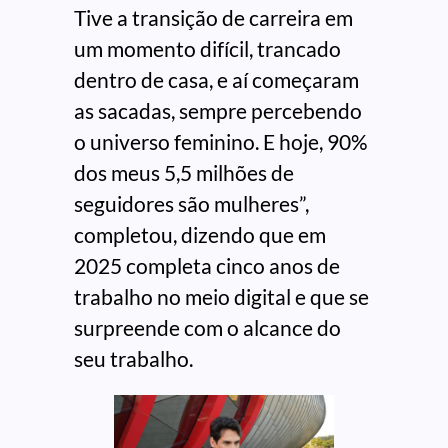
Tive a transição de carreira em
um momento difícil, trancado
dentro de casa, e aí começaram
as sacadas, sempre percebendo
o universo feminino. E hoje, 90%
dos meus 5,5 milhões de
seguidores são mulheres”,
completou, dizendo que em
2025 completa cinco anos de
trabalho no meio digital e que se
surpreende com o alcance do
seu trabalho.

━━━━━━━━

> _REQUIREMENT_:
Your answer should be the lines of the material above that include "trabalho".

> _SOLUTION_:
trabalho no meio digital e que se
seu trabalho.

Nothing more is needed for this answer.